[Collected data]

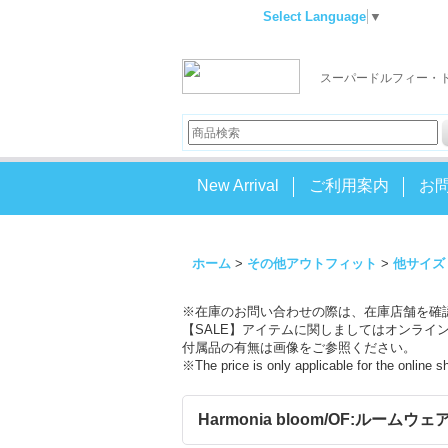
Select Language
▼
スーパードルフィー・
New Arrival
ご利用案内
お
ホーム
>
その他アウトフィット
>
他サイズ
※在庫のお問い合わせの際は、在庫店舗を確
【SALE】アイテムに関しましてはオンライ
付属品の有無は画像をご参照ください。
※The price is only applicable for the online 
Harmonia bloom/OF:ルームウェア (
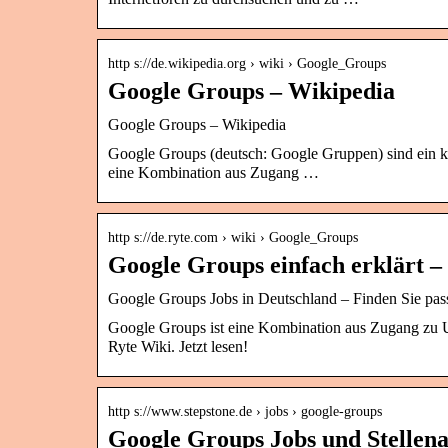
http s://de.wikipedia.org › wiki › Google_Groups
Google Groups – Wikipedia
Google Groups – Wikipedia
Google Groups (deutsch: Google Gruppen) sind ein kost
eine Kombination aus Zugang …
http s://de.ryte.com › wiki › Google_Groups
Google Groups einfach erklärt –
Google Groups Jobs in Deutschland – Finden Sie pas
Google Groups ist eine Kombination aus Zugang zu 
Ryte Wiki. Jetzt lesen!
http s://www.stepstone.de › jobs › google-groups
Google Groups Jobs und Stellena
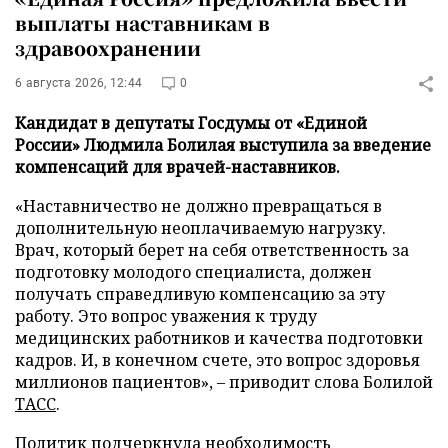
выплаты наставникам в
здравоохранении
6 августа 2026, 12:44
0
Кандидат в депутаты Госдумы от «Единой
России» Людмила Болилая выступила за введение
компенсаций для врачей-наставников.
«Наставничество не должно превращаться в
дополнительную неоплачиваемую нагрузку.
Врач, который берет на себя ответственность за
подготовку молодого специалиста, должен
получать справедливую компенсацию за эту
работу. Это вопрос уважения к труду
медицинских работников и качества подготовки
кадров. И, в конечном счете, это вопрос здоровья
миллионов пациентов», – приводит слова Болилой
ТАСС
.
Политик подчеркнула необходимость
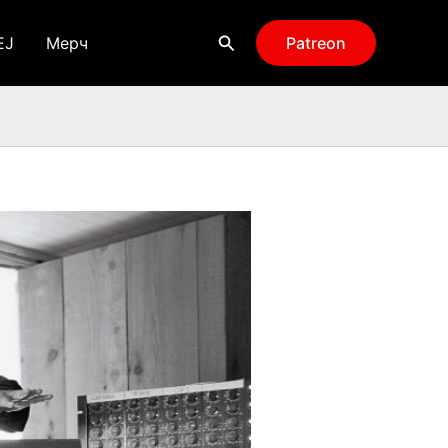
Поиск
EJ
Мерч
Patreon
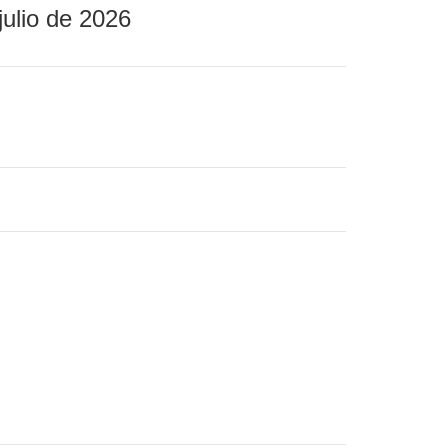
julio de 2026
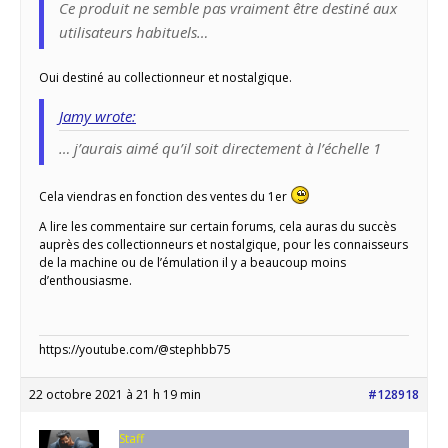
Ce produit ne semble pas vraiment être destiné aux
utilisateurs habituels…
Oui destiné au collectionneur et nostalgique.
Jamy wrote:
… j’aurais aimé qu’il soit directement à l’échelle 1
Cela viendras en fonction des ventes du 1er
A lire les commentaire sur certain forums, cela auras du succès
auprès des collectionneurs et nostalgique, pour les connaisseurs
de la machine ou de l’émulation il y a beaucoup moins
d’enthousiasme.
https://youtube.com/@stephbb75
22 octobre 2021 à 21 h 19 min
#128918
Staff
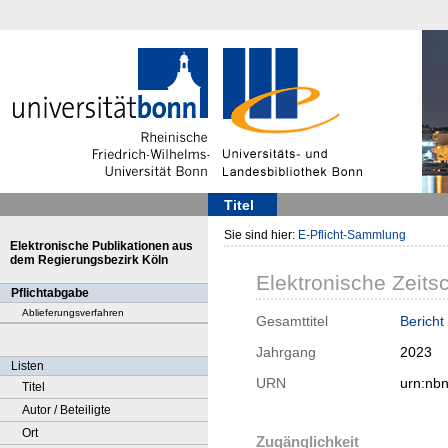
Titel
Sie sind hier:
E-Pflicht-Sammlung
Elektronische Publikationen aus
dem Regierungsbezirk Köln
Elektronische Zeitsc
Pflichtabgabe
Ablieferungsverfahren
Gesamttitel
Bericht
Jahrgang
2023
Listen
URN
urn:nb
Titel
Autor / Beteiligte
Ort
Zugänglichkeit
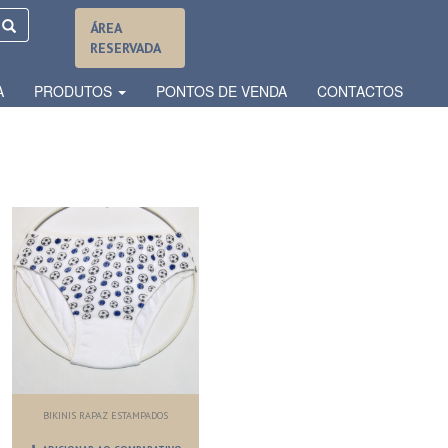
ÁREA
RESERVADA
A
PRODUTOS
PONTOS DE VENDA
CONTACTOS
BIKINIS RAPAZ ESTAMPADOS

DIRECTIONS FOR THIS TASK: Rewrite the text from all the entries above with "Staff" changed to "Team" and everything else left as it is. Leave out the pictures.

YOUR SOLUTION:
Select Language
▼
スーパードルフィー・
New Arrival
ご利用案内
お
ホーム
>
その他アウトフィット
>
他サイズ
※在庫のお問い合わせの際は、在庫店舗を確
【SALE】アイテムに関しましてはオンライ
付属品の有無は画像をご参照ください。
※The price is only applicable for the online 
Harmonia bloom/OF:ルームウェア (
http s://de.wikipedia.org › wiki › Google_Groups
Google Groups – Wikipedia
Google Groups – Wikipedia
Google Groups (deutsch: Google Gruppen) sind ein kost
eine Kombination aus Zugang …
http s://de.ryte.com › wiki › Google_Groups
Google Groups einfach erklärt –
Google Groups Jobs in Deutschland – Finden Sie pas
Google Groups ist eine Kombination aus Zugang zu 
Ryte Wiki. Jetzt lesen!
http s://www.stepstone.de › jobs › google-groups
Google Groups Jobs und Stellena
выплаты наставникам в
здравоохранении
6 августа 2026, 12:44
0
Кандидат в депутаты Госдумы от «Единой
России» Людмила Болилая выступила за введение
компенсаций для врачей-наставников.
«Наставничество не должно превращаться в
дополнительную неоплачиваемую нагрузку.
Врач, который берет на себя ответственность за
подготовку молодого специалиста, должен
получать справедливую компенсацию за эту
работу. Это вопрос уважения к труду
медицинских работников и качества подготовки
кадров. И, в конечном счете, это вопрос здоровья
миллионов пациентов», – приводит слова Болилой
ТАСС
.
Политик подчеркнула необходимость
Поиск
EJ
Мерч
Patreon
julio de 2026
Ce produit ne semble pas vraiment être destiné aux
utilisateurs habituels…
Oui destiné au collectionneur et nostalgique.
Jamy wrote:
… j’aurais aimé qu’il soit directement à l’échelle 1
Cela viendras en fonction des ventes du 1er
A lire les commentaire sur certain forums, cela auras du succès
auprès des collectionneurs et nostalgique, pour les connaisseurs
de la machine ou de l’émulation il y a beaucoup moins
d’enthousiasme.
https://youtube.com/@stephbb75
22 octobre 2021 à 21 h 19 min
#128918
Team
Titel
Sie sind hier:
E-Pflicht-Sammlung
Elektronische Publikationen aus
dem Regierungsbezirk Köln
Elektronische Zeitsc
Pflichtabgabe
Ablieferungsverfahren
Gesamttitel
Bericht
Jahrgang
2023
Listen
URN
urn:nb
Titel
Autor / Beteiligte
Ort
Zugänglichkeit
ÁREA
RESERVADA
A
PRODUTOS
PONTOS DE VENDA
CONTACTOS
BIKINIS RAPAZ ESTAMPADOS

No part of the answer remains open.